Tutorial: Easily migrate from restful_authentication to Authlogic

I’ve been getting a lot of emails asking the best way to migrate from restful_authentication. Where it gets complicated is in the password encryption methods. Authlogic and restful_authentication use different methods. You don’t want to change this method because it will break backwards compatibility with your current passwords, meaning no one will be able to log into their account. Fear not, because I did all of the hard work for you…

Use the same password algorithm as restful_authentication

# app/models/user.rb
class User < ActiveRecord::Base
  acts_as_authentic do |c|
    c.act_like_restful_authentication = true
  end
end

Transition to one of Authlogic password algorithms

The first thing you need to do is make sure your database field “crypted_password” and “salt” allow for the storage of at least 128 characters (assuming you are migrating to Sha512). restful_authentication uses Sha1 which is 40 characters. If you are limiting the size, you need to create a migration that looks similar to.

change_column :users, :crypted_password, :string, :limit => 128,
  :null => false, :default => ""

change_column :users, :salt, :string, :limit => 128,
  :null => false, :default => ""

Now just tell acts_as_authentic what you are doing:

# app/models/user.rb
class User
  acts_as_authentic do |c|
    c.transition_from_restful_authentication = true
  end
end

You could pass an optional argument to transition to any password algorithm you want. By default Authlogic uses the Sha512 algorithm, but let’s say you wanted to transition to the BCrypt algorithm. No problem

# app/models/user.rb
class User < ActiveRecord::Base
  acts_as_authentic :transition_from_restful_authentication => true,
    :crypto_provider => Authlogic::CryptoProviders::BCrypt
end

For more information on BCrypt checkout my blog post about it.

What’s the difference?

act_like_restful_authentication will not change a thing, your users passwords will remain in the same format. From your database’s perspective, it will be as if you are using restful_authentication.

transition_from_restful_authentication starts changing your users passwords using the Authlogic passwords system that you specify with the :crypto_provider option. How does it do this? It’s simple, every time a user successfully logs in and their password is encrypted with the restful_authentication algorithm it will update their password with the Authlogic algorithm.

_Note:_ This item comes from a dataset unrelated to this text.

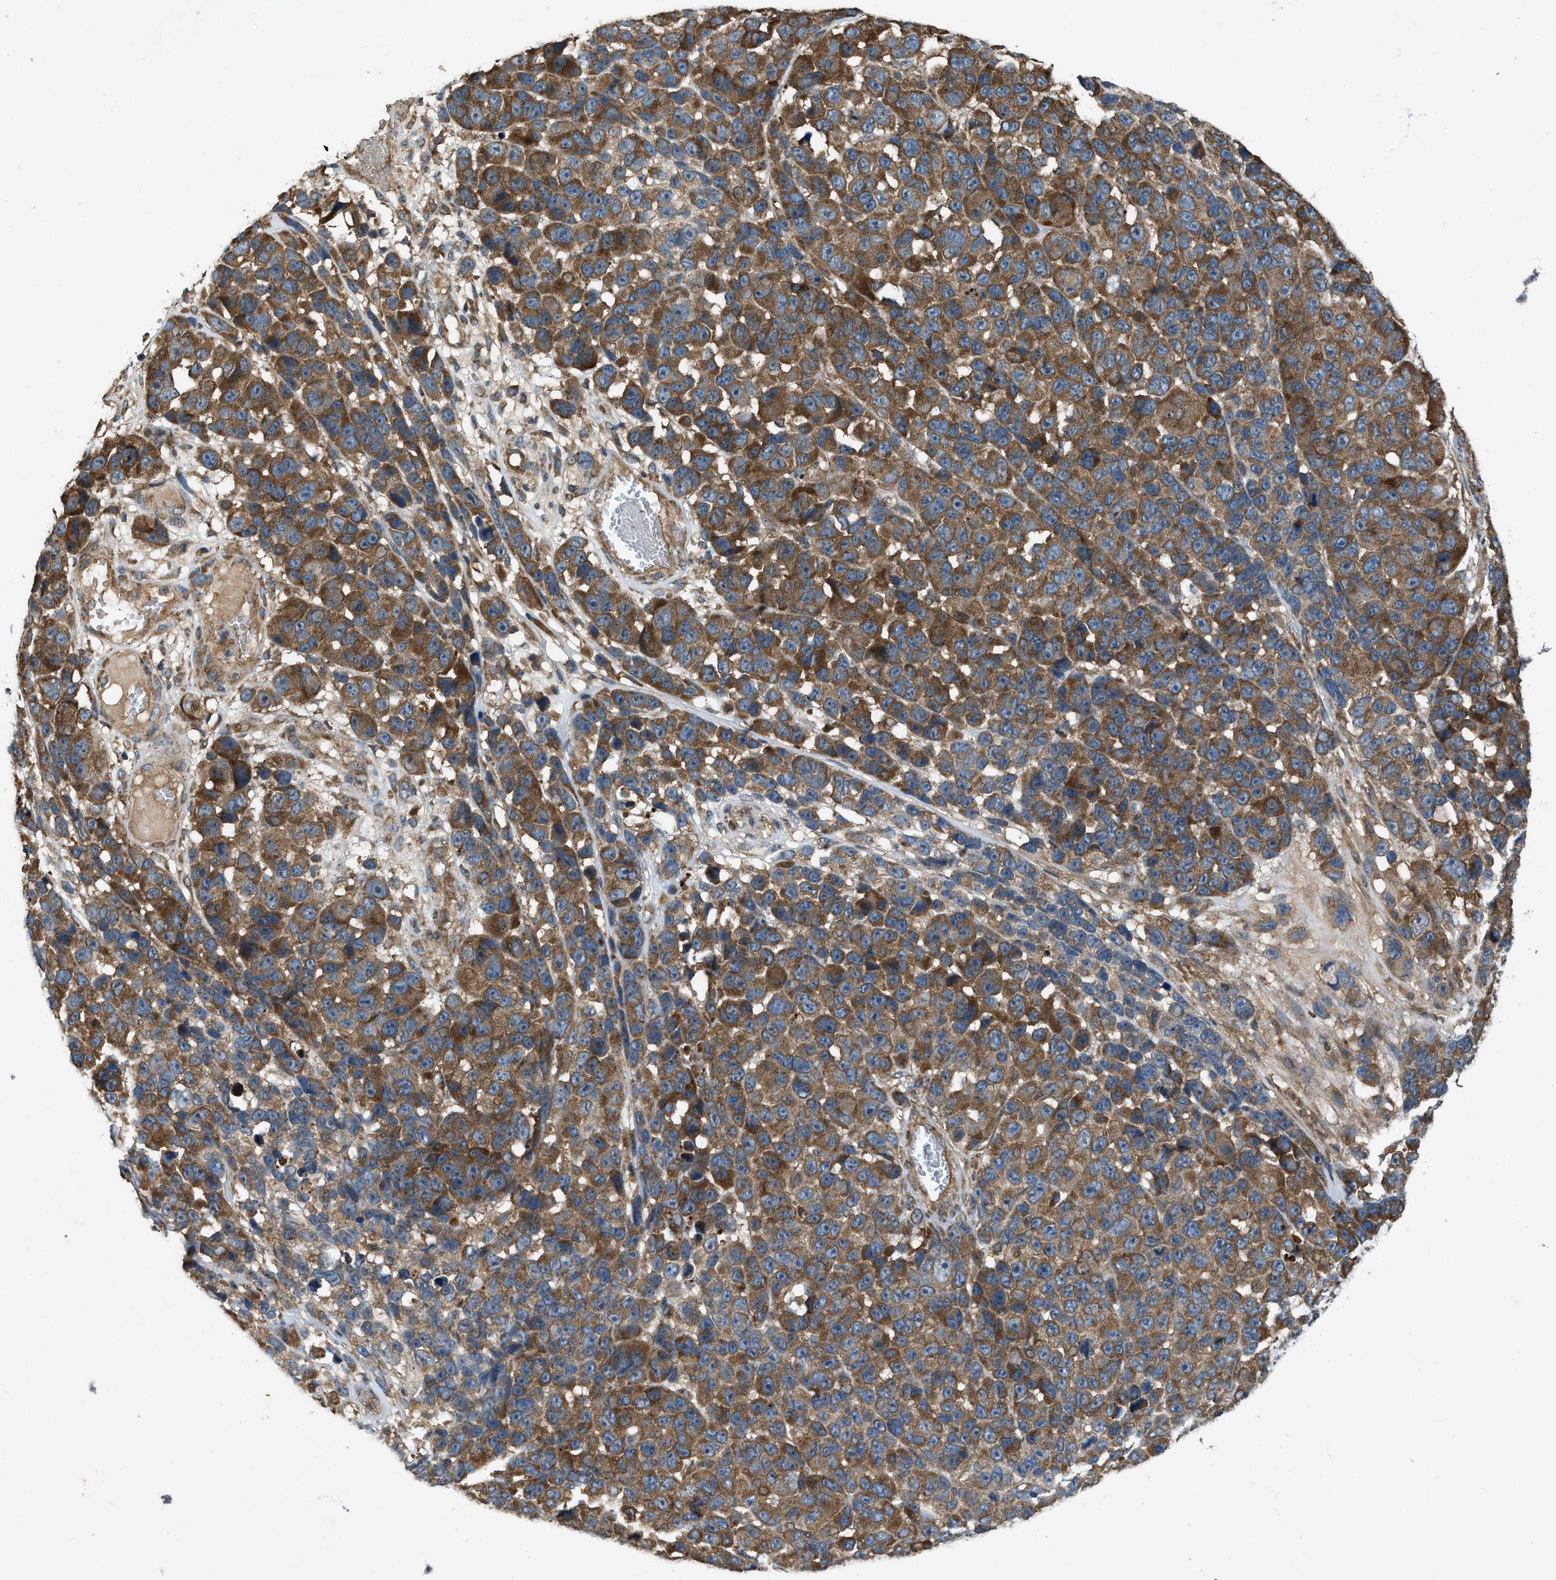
{"staining": {"intensity": "moderate", "quantity": ">75%", "location": "cytoplasmic/membranous"}, "tissue": "melanoma", "cell_type": "Tumor cells", "image_type": "cancer", "snomed": [{"axis": "morphology", "description": "Malignant melanoma, NOS"}, {"axis": "topography", "description": "Skin"}], "caption": "Immunohistochemistry of malignant melanoma displays medium levels of moderate cytoplasmic/membranous positivity in about >75% of tumor cells.", "gene": "PDP2", "patient": {"sex": "male", "age": 53}}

When a new account is created it will use the Authlogic algorithm. This allows your user base to slowly transition and allowing them to still be able to log in.

That’s it. I’m not going to go into the Authlogic set up because I already have a tutorial on this.

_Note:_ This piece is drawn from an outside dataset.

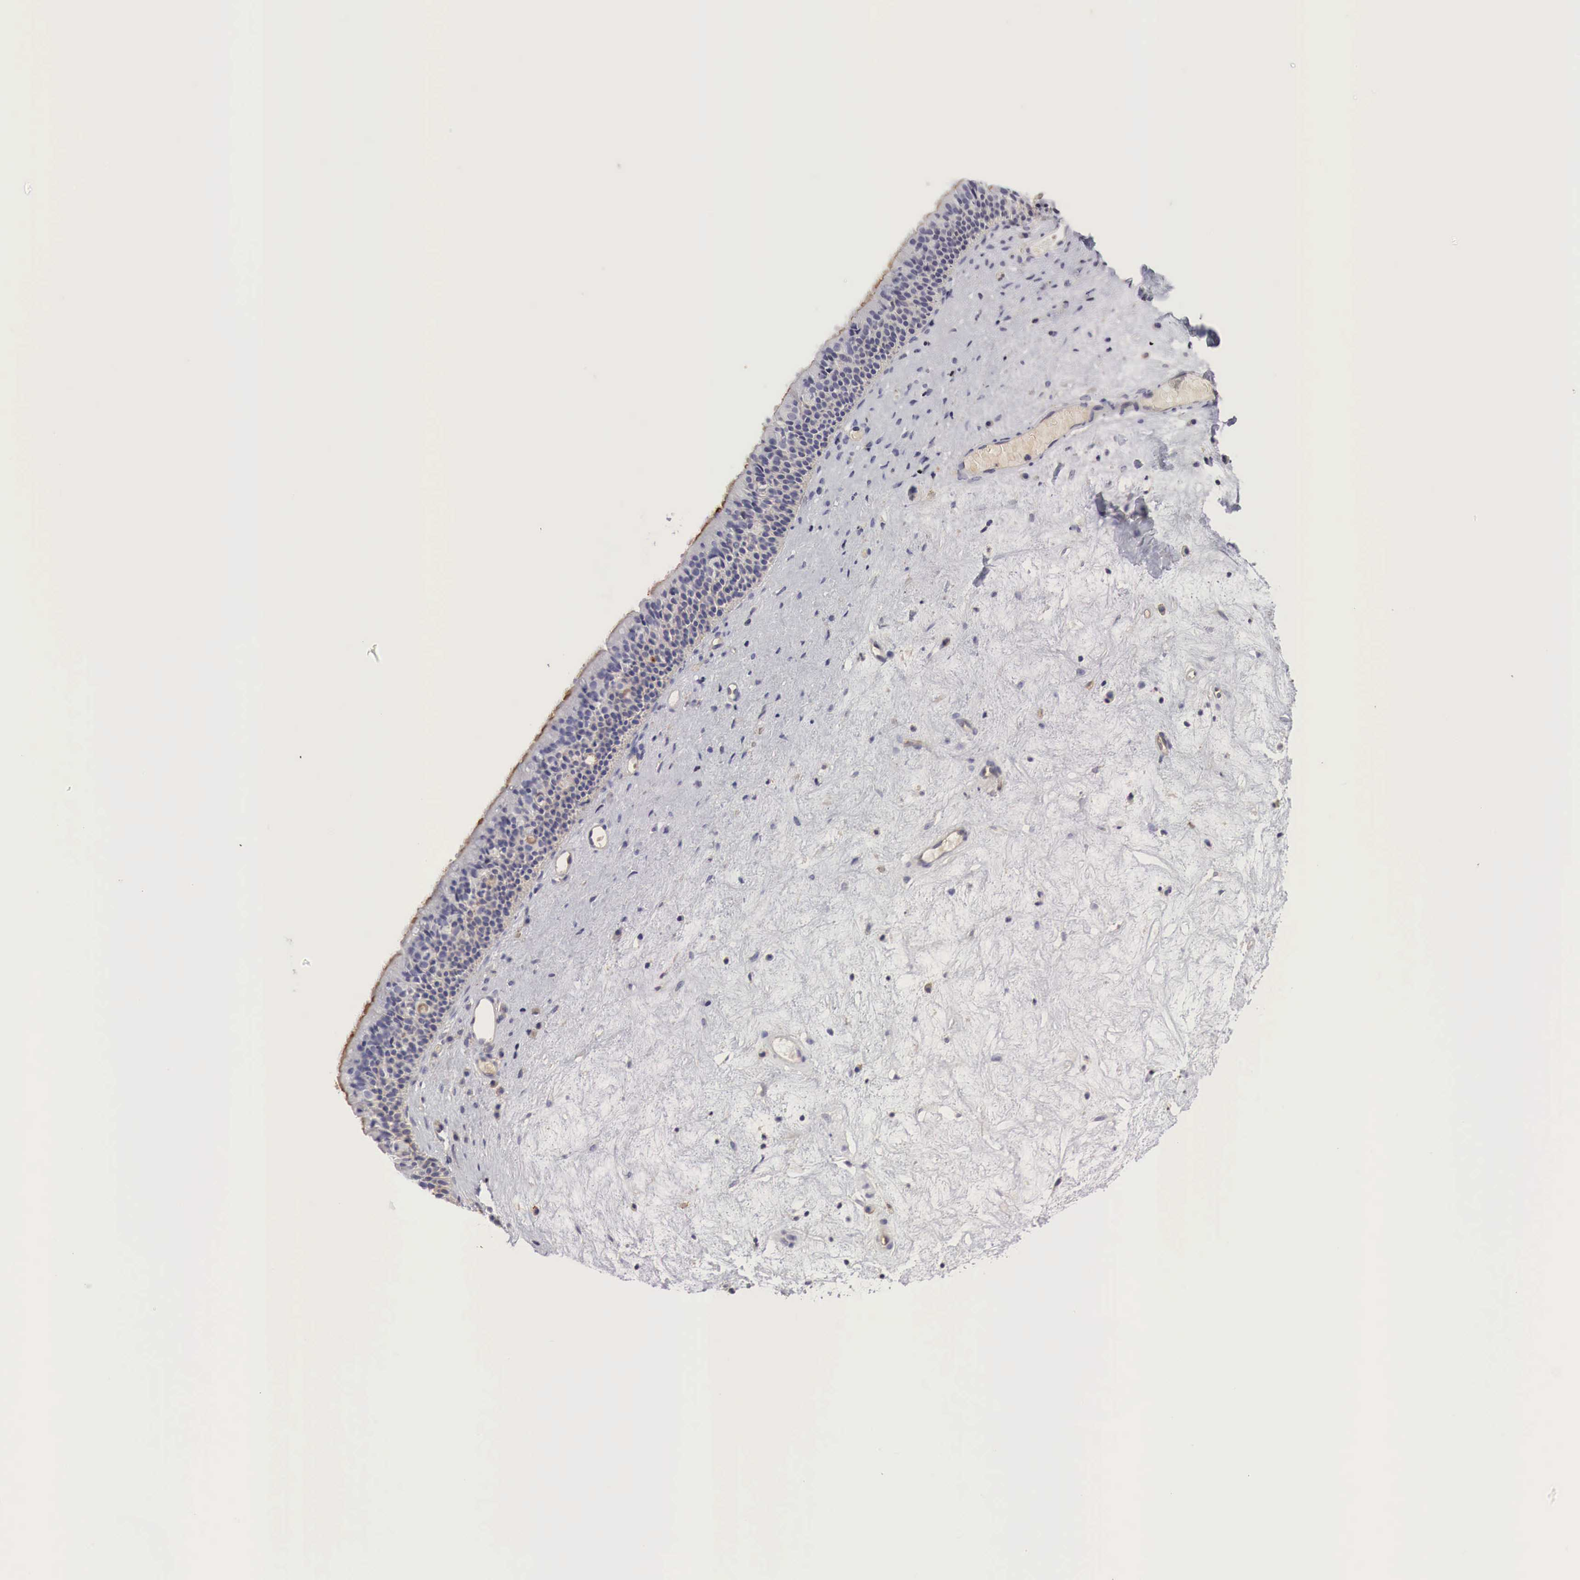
{"staining": {"intensity": "strong", "quantity": "25%-75%", "location": "cytoplasmic/membranous"}, "tissue": "nasopharynx", "cell_type": "Respiratory epithelial cells", "image_type": "normal", "snomed": [{"axis": "morphology", "description": "Normal tissue, NOS"}, {"axis": "topography", "description": "Nasopharynx"}], "caption": "Brown immunohistochemical staining in benign human nasopharynx exhibits strong cytoplasmic/membranous expression in approximately 25%-75% of respiratory epithelial cells.", "gene": "MSN", "patient": {"sex": "female", "age": 78}}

Let me know what you think or if you have any questions.

  • Share/Save/Bookmark


9 Responses to “Tutorial: Easily migrate from restful_authentication to Authlogic”

  1. Dmitry says:

    nice, but plugin is not i18n compatible..

  2. Ben Johnson says:

    Yes it is….

  3. Jacek Becela says:

    Thanks for the tutorial, following it now ;)

  4. Brian Johnson says:

    I’m a little confused on this, I made the changes, but I’m still not able to login. What DB changes need to be made? The tutorial makes it sound like it just uses everything as-is, if that’s the case, then I’ll try to figure out what I’m doing wrong.

  5. Ben Johnson says:

    If you notice, in the tutorial, it mentions migrating your db so that your columns allow for long enough strings. If you are migrating to a new algorithm I would just remove the limit all together. If you are acting like restful authentication then nothing needs to change.

  6. David Baldwin says:

    Awesome plugin Ben. Do you think it would be worth it to make a check and throw an error if the crypted_pw and salt db columns do not allow the necessary amount of characters? Otherwise it’s not terribly difficult to generate an unusable truncated Sha512 password. I also suppose it’s not terribly difficult to read the directions. :)

  7. Kevin says:

    Is there a way to know which accounts have been updated ? Then II’ll know when everybody is switched over…

  8. Raphael says:

    While migrating from restful_auth to authlogic I’m trying to find how to handle nicely the generation of password for new user (I know it’s not secure to send it by email but I’m not working on sensitive data ;-). How would you handle this ?

  9. IdahoEV says:

    It would be great if there were a migration pathway for test and specs as well. restful_authentication has the helper "login_as" which takes either a person/user model or a symbol identifying a person/user fixture.

    Not having this in authlogic makes migrating specs and tests – especially those that use fixtures instead of mocks – a tremendous load of work.